*AIM OF THE EXERCISE*. Convert the records below into a JSON list of strings, with one string for each line and no blank lines. Start at the first line of the records and stop after the line containing "que la quantité".

*** Opening GIVEN INFORMATION ***

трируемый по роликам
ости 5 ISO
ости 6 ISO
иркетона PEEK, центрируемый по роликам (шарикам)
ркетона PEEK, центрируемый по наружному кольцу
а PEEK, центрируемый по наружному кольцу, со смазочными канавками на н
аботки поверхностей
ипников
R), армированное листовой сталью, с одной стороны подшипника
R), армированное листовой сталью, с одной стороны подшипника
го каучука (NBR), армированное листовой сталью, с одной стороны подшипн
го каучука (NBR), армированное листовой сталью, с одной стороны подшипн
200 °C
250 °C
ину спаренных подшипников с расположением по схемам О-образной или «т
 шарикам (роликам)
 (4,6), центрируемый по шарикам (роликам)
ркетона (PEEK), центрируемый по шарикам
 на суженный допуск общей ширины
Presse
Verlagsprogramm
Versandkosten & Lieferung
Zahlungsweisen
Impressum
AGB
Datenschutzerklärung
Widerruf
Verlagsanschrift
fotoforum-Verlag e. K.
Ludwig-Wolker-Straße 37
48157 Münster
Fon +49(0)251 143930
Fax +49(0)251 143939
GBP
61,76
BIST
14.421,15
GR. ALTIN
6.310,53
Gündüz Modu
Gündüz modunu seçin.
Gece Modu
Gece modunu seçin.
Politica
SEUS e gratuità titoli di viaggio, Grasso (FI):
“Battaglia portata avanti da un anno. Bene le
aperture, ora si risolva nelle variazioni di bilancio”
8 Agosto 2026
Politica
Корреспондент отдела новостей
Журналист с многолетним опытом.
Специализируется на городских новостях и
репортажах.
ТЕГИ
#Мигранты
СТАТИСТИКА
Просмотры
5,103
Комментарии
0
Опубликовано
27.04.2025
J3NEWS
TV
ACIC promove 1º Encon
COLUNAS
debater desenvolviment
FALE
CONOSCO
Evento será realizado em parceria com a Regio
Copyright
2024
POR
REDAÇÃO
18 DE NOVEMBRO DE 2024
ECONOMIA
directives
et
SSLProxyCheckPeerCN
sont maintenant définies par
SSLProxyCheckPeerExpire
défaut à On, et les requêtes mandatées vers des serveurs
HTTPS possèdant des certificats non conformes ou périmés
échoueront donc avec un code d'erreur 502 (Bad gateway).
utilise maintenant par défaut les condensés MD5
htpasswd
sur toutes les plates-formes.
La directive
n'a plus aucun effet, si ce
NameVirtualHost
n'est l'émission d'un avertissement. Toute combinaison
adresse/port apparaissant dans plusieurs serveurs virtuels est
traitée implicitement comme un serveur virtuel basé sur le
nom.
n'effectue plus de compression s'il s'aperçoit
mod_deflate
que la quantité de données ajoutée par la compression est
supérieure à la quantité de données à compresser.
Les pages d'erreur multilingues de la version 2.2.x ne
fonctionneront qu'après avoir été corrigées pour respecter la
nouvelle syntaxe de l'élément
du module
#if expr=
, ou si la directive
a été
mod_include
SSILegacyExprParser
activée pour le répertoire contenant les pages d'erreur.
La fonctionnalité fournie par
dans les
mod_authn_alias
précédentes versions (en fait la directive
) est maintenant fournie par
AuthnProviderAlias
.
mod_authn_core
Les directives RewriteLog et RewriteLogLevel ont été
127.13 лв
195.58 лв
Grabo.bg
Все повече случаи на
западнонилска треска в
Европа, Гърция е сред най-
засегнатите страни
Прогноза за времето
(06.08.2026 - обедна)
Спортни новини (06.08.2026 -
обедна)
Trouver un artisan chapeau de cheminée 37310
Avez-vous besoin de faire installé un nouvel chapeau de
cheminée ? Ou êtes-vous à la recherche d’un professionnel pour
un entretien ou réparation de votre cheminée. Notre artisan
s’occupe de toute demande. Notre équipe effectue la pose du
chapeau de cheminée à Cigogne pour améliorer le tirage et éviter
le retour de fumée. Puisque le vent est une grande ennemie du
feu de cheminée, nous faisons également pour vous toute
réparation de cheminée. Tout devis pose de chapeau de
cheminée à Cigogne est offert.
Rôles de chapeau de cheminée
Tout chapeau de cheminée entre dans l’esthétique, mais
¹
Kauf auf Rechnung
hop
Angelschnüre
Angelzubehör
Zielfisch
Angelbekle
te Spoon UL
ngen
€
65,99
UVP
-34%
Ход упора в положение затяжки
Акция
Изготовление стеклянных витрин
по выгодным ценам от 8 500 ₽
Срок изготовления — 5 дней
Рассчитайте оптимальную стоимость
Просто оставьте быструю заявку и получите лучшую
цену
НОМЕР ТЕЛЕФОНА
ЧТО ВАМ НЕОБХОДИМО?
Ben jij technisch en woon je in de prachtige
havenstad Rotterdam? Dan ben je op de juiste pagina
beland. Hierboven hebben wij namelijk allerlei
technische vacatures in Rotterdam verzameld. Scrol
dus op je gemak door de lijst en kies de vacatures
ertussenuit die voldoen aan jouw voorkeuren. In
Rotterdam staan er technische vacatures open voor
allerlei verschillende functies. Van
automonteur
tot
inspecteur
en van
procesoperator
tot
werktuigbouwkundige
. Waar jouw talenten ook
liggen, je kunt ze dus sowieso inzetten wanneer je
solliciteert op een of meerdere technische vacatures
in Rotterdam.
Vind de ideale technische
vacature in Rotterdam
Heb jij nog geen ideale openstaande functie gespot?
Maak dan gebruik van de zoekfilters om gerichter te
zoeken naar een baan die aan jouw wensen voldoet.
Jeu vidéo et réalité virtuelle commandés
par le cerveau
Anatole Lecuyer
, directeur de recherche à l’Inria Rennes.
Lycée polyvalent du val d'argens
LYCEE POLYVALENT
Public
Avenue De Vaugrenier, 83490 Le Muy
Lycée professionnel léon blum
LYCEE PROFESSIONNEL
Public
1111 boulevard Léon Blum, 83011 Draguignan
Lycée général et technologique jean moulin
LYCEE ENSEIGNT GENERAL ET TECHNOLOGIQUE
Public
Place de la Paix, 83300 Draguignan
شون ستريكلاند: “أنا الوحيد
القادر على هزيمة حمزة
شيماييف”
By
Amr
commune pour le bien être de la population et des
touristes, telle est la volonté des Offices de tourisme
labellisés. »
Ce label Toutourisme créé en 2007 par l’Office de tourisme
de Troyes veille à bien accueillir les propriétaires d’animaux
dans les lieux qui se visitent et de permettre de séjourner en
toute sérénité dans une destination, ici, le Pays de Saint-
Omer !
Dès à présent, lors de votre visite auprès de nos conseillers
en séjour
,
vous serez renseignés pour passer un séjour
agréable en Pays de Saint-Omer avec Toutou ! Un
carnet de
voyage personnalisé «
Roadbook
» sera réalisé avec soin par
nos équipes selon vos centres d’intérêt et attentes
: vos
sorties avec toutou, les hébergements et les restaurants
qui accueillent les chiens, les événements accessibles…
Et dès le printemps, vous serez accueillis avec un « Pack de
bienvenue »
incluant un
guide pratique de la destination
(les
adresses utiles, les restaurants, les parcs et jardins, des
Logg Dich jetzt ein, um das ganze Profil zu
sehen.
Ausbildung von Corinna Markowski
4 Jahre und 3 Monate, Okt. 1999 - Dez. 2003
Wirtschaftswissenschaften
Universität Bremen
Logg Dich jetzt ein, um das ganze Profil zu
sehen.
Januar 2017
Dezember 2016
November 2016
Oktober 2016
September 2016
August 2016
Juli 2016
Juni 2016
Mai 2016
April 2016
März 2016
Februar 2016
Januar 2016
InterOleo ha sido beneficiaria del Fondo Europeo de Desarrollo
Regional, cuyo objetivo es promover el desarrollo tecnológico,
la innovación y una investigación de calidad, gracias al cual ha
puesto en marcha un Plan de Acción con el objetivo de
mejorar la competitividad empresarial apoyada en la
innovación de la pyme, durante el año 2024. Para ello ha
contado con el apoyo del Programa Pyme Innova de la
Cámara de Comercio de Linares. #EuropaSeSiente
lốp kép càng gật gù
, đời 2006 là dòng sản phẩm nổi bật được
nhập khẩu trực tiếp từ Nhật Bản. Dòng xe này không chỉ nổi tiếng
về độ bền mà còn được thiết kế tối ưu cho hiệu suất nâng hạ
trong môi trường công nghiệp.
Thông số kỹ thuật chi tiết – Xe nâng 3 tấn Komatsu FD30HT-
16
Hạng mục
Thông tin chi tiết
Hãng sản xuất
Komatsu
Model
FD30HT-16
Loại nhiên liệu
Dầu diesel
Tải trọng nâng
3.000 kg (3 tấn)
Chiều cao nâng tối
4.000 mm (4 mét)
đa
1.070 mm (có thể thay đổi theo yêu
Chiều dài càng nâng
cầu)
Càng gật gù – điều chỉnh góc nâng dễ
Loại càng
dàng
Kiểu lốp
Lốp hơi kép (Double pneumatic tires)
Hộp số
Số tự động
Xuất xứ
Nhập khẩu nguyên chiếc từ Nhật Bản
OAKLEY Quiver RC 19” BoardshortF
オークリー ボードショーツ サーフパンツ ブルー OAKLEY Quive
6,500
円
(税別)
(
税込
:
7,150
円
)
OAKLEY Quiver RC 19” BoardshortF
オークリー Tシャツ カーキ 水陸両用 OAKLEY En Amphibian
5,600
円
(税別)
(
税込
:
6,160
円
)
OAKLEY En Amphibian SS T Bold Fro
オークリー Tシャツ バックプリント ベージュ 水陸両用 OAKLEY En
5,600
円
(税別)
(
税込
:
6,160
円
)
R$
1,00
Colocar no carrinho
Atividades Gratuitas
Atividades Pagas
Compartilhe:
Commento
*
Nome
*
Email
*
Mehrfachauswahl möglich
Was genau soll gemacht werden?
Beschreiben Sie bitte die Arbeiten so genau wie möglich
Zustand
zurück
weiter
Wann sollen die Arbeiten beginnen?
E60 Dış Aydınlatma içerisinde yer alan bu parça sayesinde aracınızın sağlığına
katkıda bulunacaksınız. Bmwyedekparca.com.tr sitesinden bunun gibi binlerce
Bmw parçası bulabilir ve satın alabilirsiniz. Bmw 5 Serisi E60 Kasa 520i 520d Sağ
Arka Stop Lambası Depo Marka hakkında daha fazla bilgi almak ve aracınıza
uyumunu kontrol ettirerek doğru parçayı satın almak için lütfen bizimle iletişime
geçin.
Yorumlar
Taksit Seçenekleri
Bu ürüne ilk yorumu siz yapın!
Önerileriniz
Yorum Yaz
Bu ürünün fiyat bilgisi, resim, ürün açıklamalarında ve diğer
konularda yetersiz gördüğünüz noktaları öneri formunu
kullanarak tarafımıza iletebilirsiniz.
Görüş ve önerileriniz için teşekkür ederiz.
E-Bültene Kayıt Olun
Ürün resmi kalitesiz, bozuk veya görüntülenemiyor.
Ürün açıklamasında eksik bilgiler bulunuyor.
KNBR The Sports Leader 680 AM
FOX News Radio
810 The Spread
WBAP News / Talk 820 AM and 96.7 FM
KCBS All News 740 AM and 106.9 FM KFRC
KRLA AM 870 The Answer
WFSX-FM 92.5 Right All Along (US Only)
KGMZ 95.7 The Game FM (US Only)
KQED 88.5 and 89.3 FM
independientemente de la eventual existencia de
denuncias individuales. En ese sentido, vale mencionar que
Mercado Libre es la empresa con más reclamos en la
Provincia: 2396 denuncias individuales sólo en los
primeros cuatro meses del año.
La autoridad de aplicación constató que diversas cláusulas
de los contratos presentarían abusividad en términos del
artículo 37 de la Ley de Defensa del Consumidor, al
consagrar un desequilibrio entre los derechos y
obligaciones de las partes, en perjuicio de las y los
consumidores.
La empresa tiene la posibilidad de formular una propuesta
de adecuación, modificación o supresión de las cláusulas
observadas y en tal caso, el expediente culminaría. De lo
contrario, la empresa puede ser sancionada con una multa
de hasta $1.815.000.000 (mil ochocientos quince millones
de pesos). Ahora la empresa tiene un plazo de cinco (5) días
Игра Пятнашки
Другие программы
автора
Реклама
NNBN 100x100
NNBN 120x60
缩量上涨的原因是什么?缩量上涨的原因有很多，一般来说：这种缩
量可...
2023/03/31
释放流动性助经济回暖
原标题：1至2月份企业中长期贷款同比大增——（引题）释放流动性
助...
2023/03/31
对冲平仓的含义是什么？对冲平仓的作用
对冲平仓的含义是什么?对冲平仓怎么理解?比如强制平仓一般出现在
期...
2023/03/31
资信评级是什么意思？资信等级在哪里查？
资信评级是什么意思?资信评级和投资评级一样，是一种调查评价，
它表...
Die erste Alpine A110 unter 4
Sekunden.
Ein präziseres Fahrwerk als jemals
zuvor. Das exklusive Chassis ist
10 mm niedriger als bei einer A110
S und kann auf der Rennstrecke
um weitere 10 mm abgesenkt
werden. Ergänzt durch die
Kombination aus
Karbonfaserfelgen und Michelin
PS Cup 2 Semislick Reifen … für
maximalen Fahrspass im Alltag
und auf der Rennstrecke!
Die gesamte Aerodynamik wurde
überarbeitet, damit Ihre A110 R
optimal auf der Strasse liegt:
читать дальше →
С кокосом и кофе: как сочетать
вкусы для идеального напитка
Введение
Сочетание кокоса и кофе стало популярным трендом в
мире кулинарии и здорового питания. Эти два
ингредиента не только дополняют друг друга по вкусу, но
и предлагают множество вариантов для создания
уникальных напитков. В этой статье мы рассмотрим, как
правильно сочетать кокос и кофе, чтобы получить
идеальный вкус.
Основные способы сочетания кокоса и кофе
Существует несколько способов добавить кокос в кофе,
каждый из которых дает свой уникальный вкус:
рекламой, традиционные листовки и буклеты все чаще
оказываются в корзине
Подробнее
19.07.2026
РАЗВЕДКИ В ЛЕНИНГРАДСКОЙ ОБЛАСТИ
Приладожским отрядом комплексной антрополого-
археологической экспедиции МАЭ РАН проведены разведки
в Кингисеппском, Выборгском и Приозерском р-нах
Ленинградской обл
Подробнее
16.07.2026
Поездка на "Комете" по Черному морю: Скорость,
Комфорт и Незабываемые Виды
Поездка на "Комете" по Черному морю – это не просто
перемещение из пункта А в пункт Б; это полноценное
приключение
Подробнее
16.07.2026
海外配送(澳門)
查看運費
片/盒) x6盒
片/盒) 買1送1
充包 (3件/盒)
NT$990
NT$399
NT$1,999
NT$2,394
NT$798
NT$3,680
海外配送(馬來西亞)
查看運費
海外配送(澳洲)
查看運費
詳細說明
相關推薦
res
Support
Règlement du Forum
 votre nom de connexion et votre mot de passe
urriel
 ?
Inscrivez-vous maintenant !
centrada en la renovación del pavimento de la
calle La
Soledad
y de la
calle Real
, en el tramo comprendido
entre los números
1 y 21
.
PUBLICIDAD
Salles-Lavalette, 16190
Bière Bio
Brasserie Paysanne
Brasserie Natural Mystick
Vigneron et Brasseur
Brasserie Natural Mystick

*** Closing GIVEN INFORMATION ***

*ANSWER TO THE PROBLEM*.
[
  "трируемый по роликам",
  "ости 5 ISO",
  "ости 6 ISO",
  "иркетона PEEK, центрируемый по роликам (шарикам)",
  "ркетона PEEK, центрируемый по наружному кольцу",
  "а PEEK, центрируемый по наружному кольцу, со смазочными канавками на н",
  "аботки поверхностей",
  "ипников",
  "R), армированное листовой сталью, с одной стороны подшипника",
  "R), армированное листовой сталью, с одной стороны подшипника",
  "го каучука (NBR), армированное листовой сталью, с одной стороны подшипн",
  "го каучука (NBR), армированное листовой сталью, с одной стороны подшипн",
  "200 °C",
  "250 °C",
  "ину спаренных подшипников с расположением по схемам О-образной или «т",
  " шарикам (роликам)",
  " (4,6), центрируемый по шарикам (роликам)",
  "ркетона (PEEK), центрируемый по шарикам",
  " на суженный допуск общей ширины",
  "Presse",
  "Verlagsprogramm",
  "Versandkosten & Lieferung",
  "Zahlungsweisen",
  "Impressum",
  "AGB",
  "Datenschutzerklärung",
  "Widerruf",
  "Verlagsanschrift",
  "fotoforum-Verlag e. K.",
  "Ludwig-Wolker-Straße 37",
  "48157 Münster",
  "Fon +49(0)251 143930",
  "Fax +49(0)251 143939",
  "GBP",
  "61,76",
  "BIST",
  "14.421,15",
  "GR. ALTIN",
  "6.310,53",
  "Gündüz Modu",
  "Gündüz modunu seçin.",
  "Gece Modu",
  "Gece modunu seçin.",
  "Politica",
  "SEUS e gratuità titoli di viaggio, Grasso (FI):",
  "“Battaglia portata avanti da un anno. Bene le",
  "aperture, ora si risolva nelle variazioni di bilancio”",
  "8 Agosto 2026",
  "Politica",
  "Корреспондент отдела новостей",
  "Журналист с многолетним опытом.",
  "Специализируется на городских новостях и",
  "репортажах.",
  "ТЕГИ",
  "#Мигранты",
  "СТАТИСТИКА",
  "Просмотры",
  "5,103",
  "Комментарии",
  "0",
  "Опубликовано",
  "27.04.2025",
  "J3NEWS",
  "TV",
  "ACIC promove 1º Encon",
  "COLUNAS",
  "debater desenvolviment",
  "FALE",
  "CONOSCO",
  "Evento será realizado em parceria com a Regio",
  "Copyright",
  "2024",
  "POR",
  "REDAÇÃO",
  "18 DE NOVEMBRO DE 2024",
  "ECONOMIA",
  "directives",
  "et",
  "SSLProxyCheckPeerCN",
  "sont maintenant définies par",
  "SSLProxyCheckPeerExpire",
  "défaut à On, et les requêtes mandatées vers des serveurs",
  "HTTPS possèdant des certificats non conformes ou périmés",
  "échoueront donc avec un code d'erreur 502 (Bad gateway).",
  "utilise maintenant par défaut les condensés MD5",
  "htpasswd",
  "sur toutes les plates-formes.",
  "La directive",
  "n'a plus aucun effet, si ce",
  "NameVirtualHost",
  "n'est l'émission d'un avertissement. Toute combinaison",
  "adresse/port apparaissant dans plusieurs serveurs virtuels est",
  "traitée implicitement comme un serveur virtuel basé sur le",
  "nom.",
  "n'effectue plus de compression s'il s'aperçoit",
  "mod_deflate",
  "que la quantité de données ajoutée par la compression est"
]